**STUDY MATERIAL**
↓
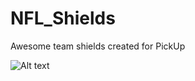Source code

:# NFL_Shields
Awesome team shields created for PickUp

![Alt text](shields.png?raw=true "shields.png")
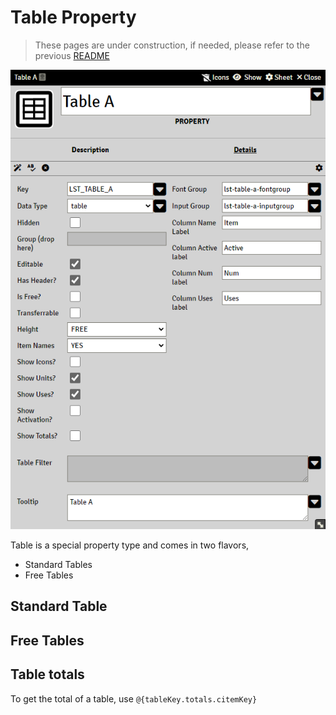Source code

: # Table Property

> These pages are under construction, if needed, please refer to the previous [README](readme_previous.md)

![](./resources/property_table_basic.png)

Table is a special property type and comes in two flavors,

- Standard Tables
- Free Tables



## Standard Table



## Free Tables



## Table totals

To get the total of a table, use `@{tableKey.totals.citemKey}`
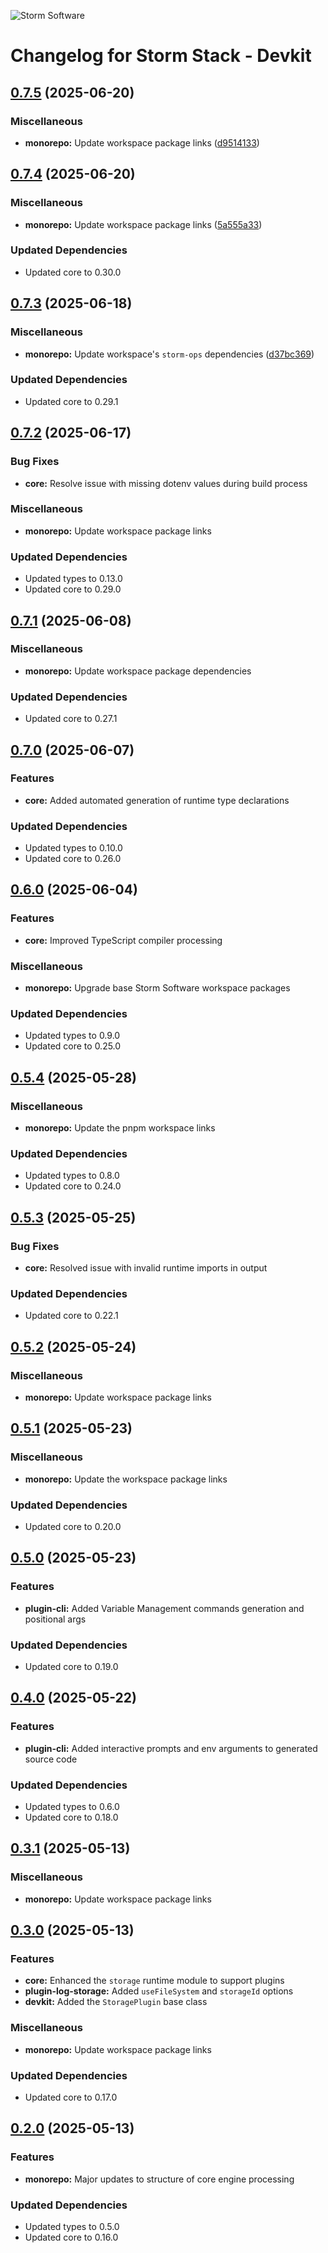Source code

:![Storm Software](https://public.storm-cdn.com/brand-banner.png)

# Changelog for Storm Stack - Devkit

## [0.7.5](https://github.com/storm-software/storm-stack/releases/tag/devkit%400.7.5) (2025-06-20)

### Miscellaneous

- **monorepo:** Update workspace package links
  ([d9514133](https://github.com/storm-software/storm-stack/commit/d9514133))

## [0.7.4](https://github.com/storm-software/storm-stack/releases/tag/devkit%400.7.4) (2025-06-20)

### Miscellaneous

- **monorepo:** Update workspace package links
  ([5a555a33](https://github.com/storm-software/storm-stack/commit/5a555a33))

### Updated Dependencies

- Updated core to 0.30.0

## [0.7.3](https://github.com/storm-software/storm-stack/releases/tag/devkit%400.7.3) (2025-06-18)

### Miscellaneous

- **monorepo:** Update workspace's `storm-ops` dependencies
  ([d37bc369](https://github.com/storm-software/storm-stack/commit/d37bc369))

### Updated Dependencies

- Updated core to 0.29.1

## [0.7.2](https://github.com/storm-software/storm-stack/releases/tag/devkit%400.7.2) (2025-06-17)

### Bug Fixes

- **core:** Resolve issue with missing dotenv values during build process

### Miscellaneous

- **monorepo:** Update workspace package links

### Updated Dependencies

- Updated types to 0.13.0
- Updated core to 0.29.0

## [0.7.1](https://github.com/storm-software/storm-stack/releases/tag/devkit%400.7.1) (2025-06-08)

### Miscellaneous

- **monorepo:** Update workspace package dependencies

### Updated Dependencies

- Updated core to 0.27.1

## [0.7.0](https://github.com/storm-software/storm-stack/releases/tag/devkit%400.7.0) (2025-06-07)

### Features

- **core:** Added automated generation of runtime type declarations

### Updated Dependencies

- Updated types to 0.10.0
- Updated core to 0.26.0

## [0.6.0](https://github.com/storm-software/storm-stack/releases/tag/devkit%400.6.0) (2025-06-04)

### Features

- **core:** Improved TypeScript compiler processing

### Miscellaneous

- **monorepo:** Upgrade base Storm Software workspace packages

### Updated Dependencies

- Updated types to 0.9.0
- Updated core to 0.25.0

## [0.5.4](https://github.com/storm-software/storm-stack/releases/tag/devkit%400.5.4) (2025-05-28)

### Miscellaneous

- **monorepo:** Update the pnpm workspace links

### Updated Dependencies

- Updated types to 0.8.0
- Updated core to 0.24.0

## [0.5.3](https://github.com/storm-software/storm-stack/releases/tag/devkit%400.5.3) (2025-05-25)

### Bug Fixes

- **core:** Resolved issue with invalid runtime imports in output

### Updated Dependencies

- Updated core to 0.22.1

## [0.5.2](https://github.com/storm-software/storm-stack/releases/tag/devkit%400.5.2) (2025-05-24)

### Miscellaneous

- **monorepo:** Update workspace package links

## [0.5.1](https://github.com/storm-software/storm-stack/releases/tag/devkit%400.5.1) (2025-05-23)

### Miscellaneous

- **monorepo:** Update the workspace package links

### Updated Dependencies

- Updated core to 0.20.0

## [0.5.0](https://github.com/storm-software/storm-stack/releases/tag/devkit%400.5.0) (2025-05-23)

### Features

- **plugin-cli:** Added Variable Management commands generation and positional
  args

### Updated Dependencies

- Updated core to 0.19.0

## [0.4.0](https://github.com/storm-software/storm-stack/releases/tag/devkit%400.4.0) (2025-05-22)

### Features

- **plugin-cli:** Added interactive prompts and env arguments to generated
  source code

### Updated Dependencies

- Updated types to 0.6.0
- Updated core to 0.18.0

## [0.3.1](https://github.com/storm-software/storm-stack/releases/tag/devkit%400.3.1) (2025-05-13)

### Miscellaneous

- **monorepo:** Update workspace package links

## [0.3.0](https://github.com/storm-software/storm-stack/releases/tag/devkit%400.3.0) (2025-05-13)

### Features

- **core:** Enhanced the `storage` runtime module to support plugins
- **plugin-log-storage:** Added `useFileSystem` and `storageId` options
- **devkit:** Added the `StoragePlugin` base class

### Miscellaneous

- **monorepo:** Update workspace package links

### Updated Dependencies

- Updated core to 0.17.0

## [0.2.0](https://github.com/storm-software/storm-stack/releases/tag/devkit%400.2.0) (2025-05-13)

### Features

- **monorepo:** Major updates to structure of core engine processing

### Updated Dependencies

- Updated types to 0.5.0
- Updated core to 0.16.0
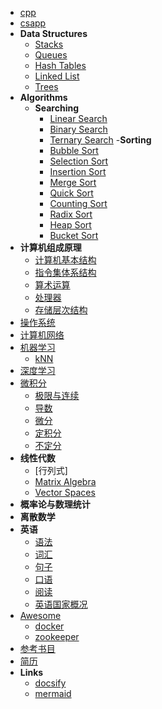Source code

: - [cpp](cpp/index)
- [csapp](csapp/index)
- **Data Structures**
  - [Stacks](ds/stacks)
  - [Queues](ds/queues)
  - [Hash Tables](ds/hash)
  - [Linked List](ds/list)
  - [Trees](ds/trees)
- **Algorithms**
  - **Searching**
    - [Linear Search](algorithms/search/binary.md)
    - [Binary Search](algorithms/search/binary.md)
    - [Ternary Search](algorithms/search/binary.md)
  -**Sorting**
    - [Bubble Sort](algorithms/sort/bubble.md)
    - [Selection Sort](algorithms/sort/bubble.md)
    - [Insertion Sort](algorithms/sort/bubble.md)
    - [Merge Sort](algorithms/sort/bubble.md)
    - [Quick Sort](algorithms/sort/bubble.md)
    - [Counting Sort](algorithms/sort/bubble.md)
    - [Radix Sort](algorithms/sort/bubble.md)
    - [Heap Sort](algorithms/sort/bubble.md)
    - [Bucket Sort](algorithms/sort/bubble.md)
- **计算机组成原理**
  - [计算机基本结构](computer/index)
  - [指令集体系结构](computer/isa)
  - [算术运算](computer/)
  - [处理器](computer/cpu)
  - [存储层次结构](computer/)
- [操作系统](os/index)
- [计算机网络](network/index)
- [机器学习](ml)
  - [kNN](ml/knn)
- [深度学习](dl)
- [微积分](calculus/index)
  - [极限与连续](calculus/limit_continuity)
  - [导数](calculus/derivative)
  - [微分](calculus/differentiation)
  - [定积分](calculus/differentiation)
  - [不定分](calculus/differentiation)
- **线性代数**
  - [行列式]
  - [Matrix Algebra](linear/matrix)
  - [Vector Spaces](linear/vector)
- **概率论与数理统计**
- **离散数学**
- **英语**
  - [语法](en/grammar)
  - [词汇](en/vocabulary)
  - [句子](en/sentence)
  - [口语](en/colloquialism)
  - [阅读](en/reading)
  - [英语国家概况](en/english_speaking_country)
- [Awesome](awesome/awesome)
  - [docker](awesome/docker)
  - [zookeeper](awesome/zookeeper)
- [参考书目](books)
- [简历](profile)
- **Links**
  - [docsify](https://docsify.js.org)
  - [mermaid](https://mermaidjs.github.io)
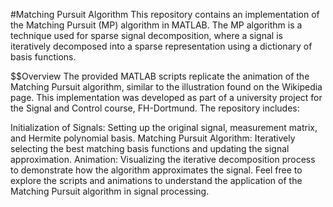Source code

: #Matching Pursuit Algorithm
This repository contains an implementation of the Matching Pursuit (MP) algorithm in MATLAB. The MP algorithm is a technique used for sparse signal decomposition, where a signal is iteratively decomposed into a sparse representation using a dictionary of basis functions.

$$Overview
The provided MATLAB scripts replicate the animation of the Matching Pursuit algorithm, similar to the illustration found on the Wikipedia page. 
This implementation was developed as part of a university project for the Signal and Control course, FH-Dortmund. 
The repository includes:

Initialization of Signals: Setting up the original signal, measurement matrix, and Hermite polynomial basis.
Matching Pursuit Algorithm: Iteratively selecting the best matching basis functions and updating the signal approximation.
Animation: Visualizing the iterative decomposition process to demonstrate how the algorithm approximates the signal.
Feel free to explore the scripts and animations to understand the application of the Matching Pursuit algorithm in signal processing.
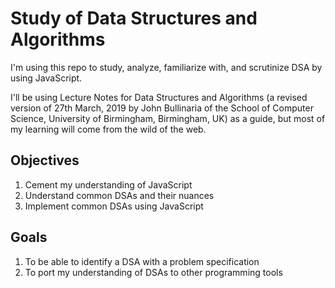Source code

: # Study of Data Structures and Algorithms

I'm using this repo to study, analyze, familiarize with, and scrutinize DSA 
by using JavaScript.

I'll be using Lecture Notes for Data Structures and Algorithms (a revised version 
of 27th March, 2019 by John Bullinaria of the School of Computer Science, University of 
Birmingham, Birmingham, UK) as a guide, but most of my learning will come from the wild 
of the web.

## Objectives
1. Cement my understanding of JavaScript
2. Understand common DSAs and their nuances
3. Implement common DSAs using JavaScript

## Goals
1. To be able to identify a DSA with a problem specification
2. To port my understanding of DSAs to other programming tools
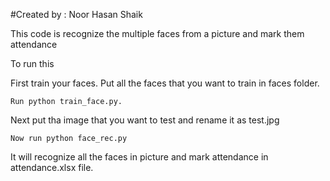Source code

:#Created by : Noor Hasan Shaik

This code is recognize the multiple faces from a picture and mark them attendance

To run this 

First train your faces. Put all the faces that you want to train in faces folder.

    Run python train_face.py.

Next put tha image that you want to test and rename it as test.jpg

    Now run python face_rec.py

It will recognize all the faces in picture and mark attendance in attendance.xlsx file.
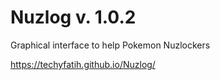 # Nuzlog v. 1.0.2
Graphical interface to help Pokemon Nuzlockers

https://techyfatih.github.io/Nuzlog/
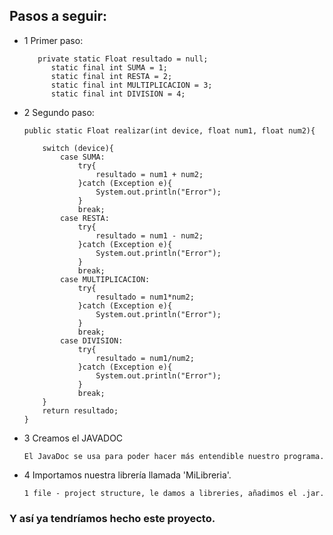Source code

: ## Pasos a seguir:

- 1 Primer paso:

         private static Float resultado = null;
            static final int SUMA = 1;
            static final int RESTA = 2;
            static final int MULTIPLICACION = 3;
            static final int DIVISION = 4;
- 2 Segundo paso:
            
      public static Float realizar(int device, float num1, float num2){

          switch (device){
              case SUMA:
                  try{
                      resultado = num1 + num2;
                  }catch (Exception e){
                      System.out.println("Error");
                  }
                  break;
              case RESTA:
                  try{
                      resultado = num1 - num2;
                  }catch (Exception e){
                      System.out.println("Error");
                  }
                  break;
              case MULTIPLICACION:
                  try{
                      resultado = num1*num2;
                  }catch (Exception e){
                      System.out.println("Error");
                  }
                  break;
              case DIVISION:
                  try{
                      resultado = num1/num2;
                  }catch (Exception e){
                      System.out.println("Error");
                  }
                  break;
          }
          return resultado;
      }
- 3 Creamos el JAVADOC

      El JavaDoc se usa para poder hacer más entendible nuestro programa.
- 4 Importamos nuestra librería llamada 'MiLibreria'.

      1 file - project structure, le damos a libreries, añadimos el .jar.

### Y así ya tendríamos hecho este proyecto.
        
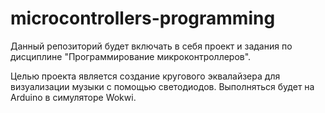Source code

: # microcontrollers-programming
Данный репозиторий будет включать в себя проект и задания по дисциплине "Программирование микроконтроллеров".

Целью проекта является создание кругового эквалайзера для визуализации музыки с помощью светодиодов. Выполняться будет на Arduino в симуляторе Wokwi.
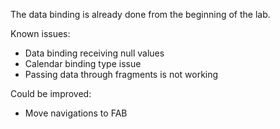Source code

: 
The data binding is already done from the beginning of the lab.

Known issues:

- Data binding receiving null values
- Calendar binding type issue
- Passing data through fragments is not working

Could be improved:

- Move navigations to FAB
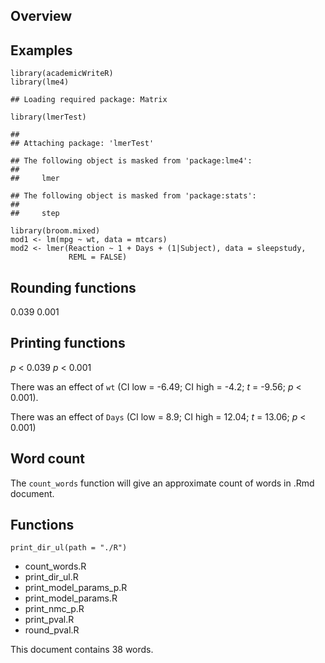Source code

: Overview
--------

Examples
--------

    library(academicWriteR)
    library(lme4)

    ## Loading required package: Matrix

    library(lmerTest)

    ## 
    ## Attaching package: 'lmerTest'

    ## The following object is masked from 'package:lme4':
    ## 
    ##     lmer

    ## The following object is masked from 'package:stats':
    ## 
    ##     step

    library(broom.mixed)
    mod1 <- lm(mpg ~ wt, data = mtcars)
    mod2 <- lmer(Reaction ~ 1 + Days + (1|Subject), data = sleepstudy,
                 REML = FALSE)

Rounding functions
------------------

0.039 0.001

Printing functions
------------------

*p* &lt; 0.039 *p* &lt; 0.001

There was an effect of `wt` (CI low = -6.49; CI high = -4.2; *t* =
-9.56; *p* &lt; 0.001).

There was an effect of `Days` (CI low = 8.9; CI high = 12.04; *t* =
13.06; *p* &lt; 0.001)

Word count
----------

The `count_words` function will give an approximate count of words in
.Rmd document.

Functions
---------

    print_dir_ul(path = "./R")

-   count\_words.R
-   print\_dir\_ul.R
-   print\_model\_params\_p.R
-   print\_model\_params.R
-   print\_nmc\_p.R
-   print\_pval.R
-   round\_pval.R

This document contains 38 words.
↑
**JOB ITEM**
Above, find the line holding "3. Implement common DSAs using JavaScript" and the line holding "Noor Hasan Shaik". Print exactly those two lines and every line between them, but no pictures.

**SOLUTION FOR THIS TASK**
3. Implement common DSAs using JavaScript

## Goals
1. To be able to identify a DSA with a problem specification
2. To port my understanding of DSAs to other programming tools
Source code

:#Created by : Noor Hasan Shaik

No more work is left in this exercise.